Fazer as contas ao ano

Mais uns dias novo ano. A cortina começa fechar. E é altura, quando a memória ainda é fresca, de olhar para trás e fazer as conta ao ano. Há o que celebrar? Talvez haja, se pensarmos no que aconteceu e descontarmos o que não aconteceu. Porque muita coisa não aconteceu. E não acontece. E já nos habituamos. O que há para celebrar?  O mercado editorial continua animado. Vários títulos lançados. Mas o número de exemplares saídos por edição, entre 200 e 500, continua a dizer muito sobre a quantidade de  leitores ou sobre o número de leitores com capacidade de aquisição de livros? Enfim, mina a literatura enquanto negócio.

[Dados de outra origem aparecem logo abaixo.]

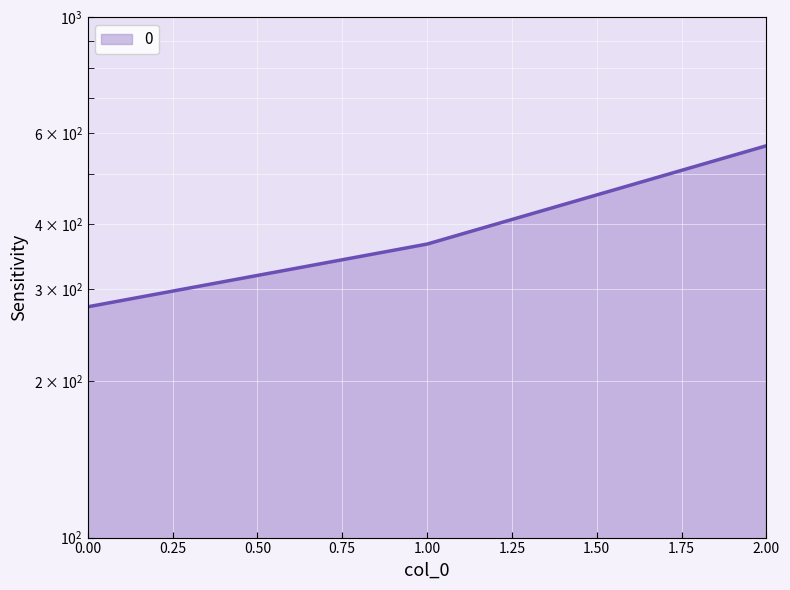

The value at 2 is 566.7. True or false?

True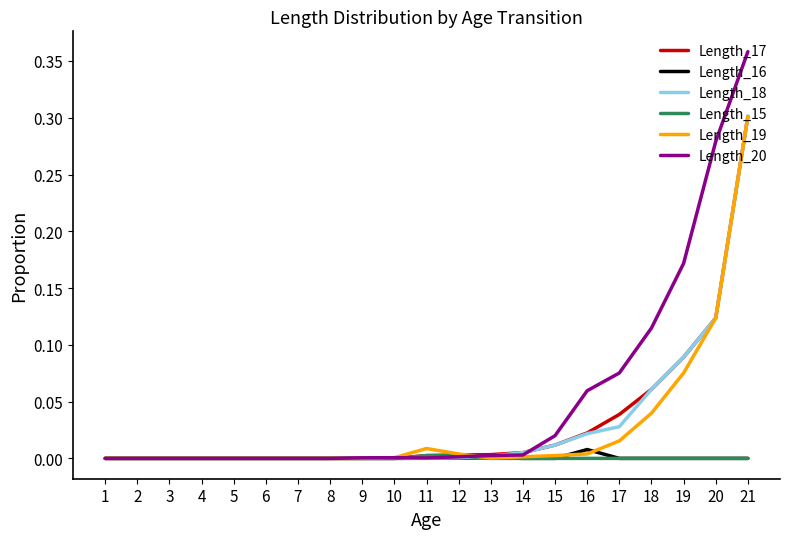

Which series has the largest range (max minus min)?

Length_20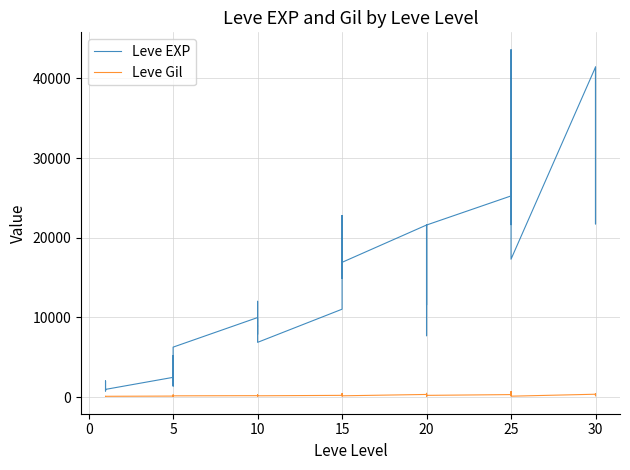

List the series in order of their overall mean, lowest first.

Leve Gil, Leve EXP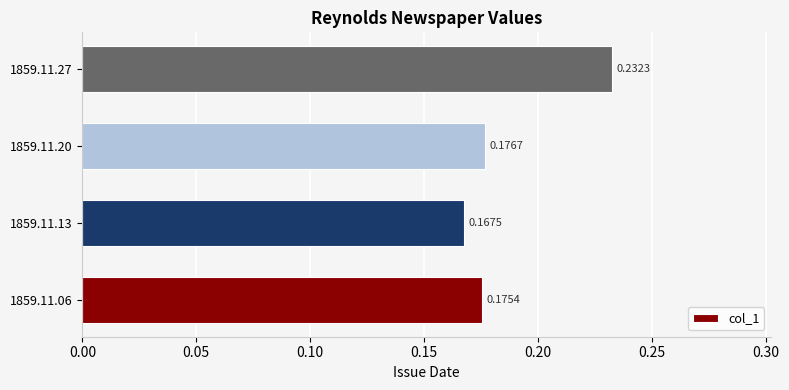

Rank the categories by value from highest to lowest.

1859.11.27, 1859.11.20, 1859.11.06, 1859.11.13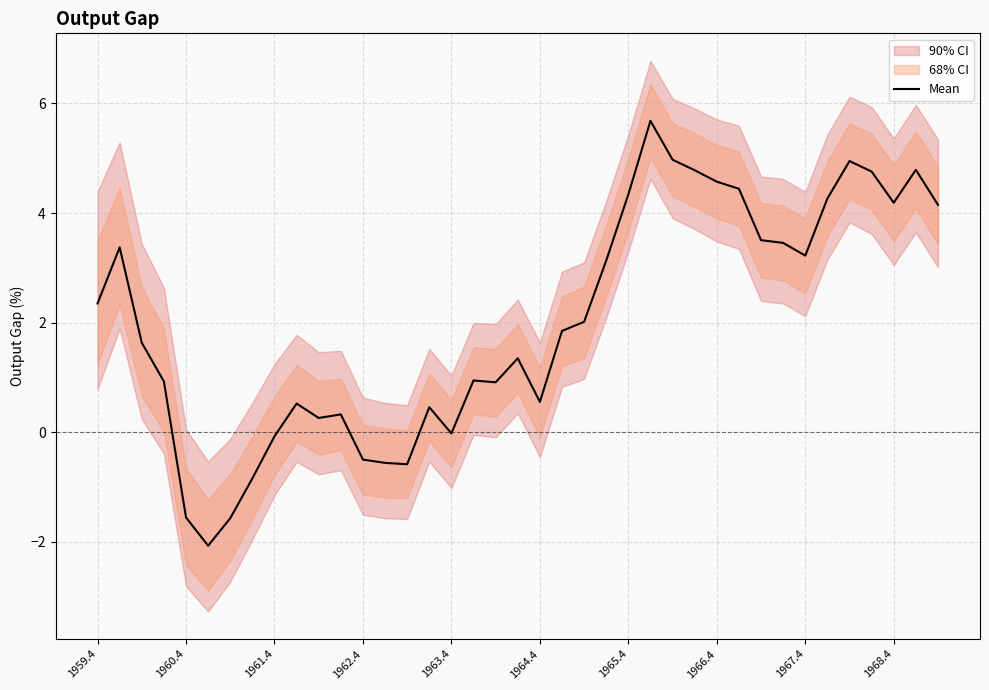

Reading left to right, extract all data points from this chart.

2.4	3.4	1.6	0.9	-1.6	-2.1	-1.6	-0.8	-0.1	0.5	0.3	0.3	-0.5	-0.6	-0.6	0.5	-0.0	0.9	0.9	1.4	0.6	1.8	2.0	3.1	4.3	5.7	5.0	4.8	4.6	4.4	3.5	3.5	3.2	4.3	4.9	4.8	4.2	4.8	4.1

Há mais para celebrar no Teatro. Assistiu-se, este ano, ao florescimento de novas propostas, acompanhado pelos espaços alternativos. Tudo à luz do Teatro Contemporâneo, que quer fugir das amarras das salas convencionais, e forma um público que também lota as salas tradicionais, quando à isto é chamado.  Quase que semanalmente um espectáculo era  anunciado – e apresentado. Houve a primeira edição do Festival de Teatro de Rua Ku Phanda, depois do ensaio, ano passado. E mais uma, a 15ª, edição do Festival Internacional de Teatro de Inverno. E os anos redondos ao mesmo tempo que convidam para reflexão, invocam o fim, sobretudo, num país que fecha os olhos as artes e cultura. Esta 15ª edição, podia marcar o lançar da toalha ao chão. But they don’t give up.  Já foram abertas as candidaturas para o FITI 2019, pelos menos, por mais um ano sobrevive. Respiremos...
 
            E porque o Teatro leva-nos ao  Cinema... “Comboio de Sal e Açucar”, este filme que nos colocou na rota do Óscar, ainda que lá não tivéssemos chegado, colocou às costas de Melanie de Vales Rafael o título de melhor jovem actriz africana. Há música deu-nos menos do que o ano passado. Talvez não possamos celebrar muito mais do que o songbook de Fany Mpfumo. E enquanto esperamos pelo KINANI, uma Semana da Dança Contemporânea fez-nos à sala. As exposições de artes plásticas e fotografia começam já a tornar-se culto.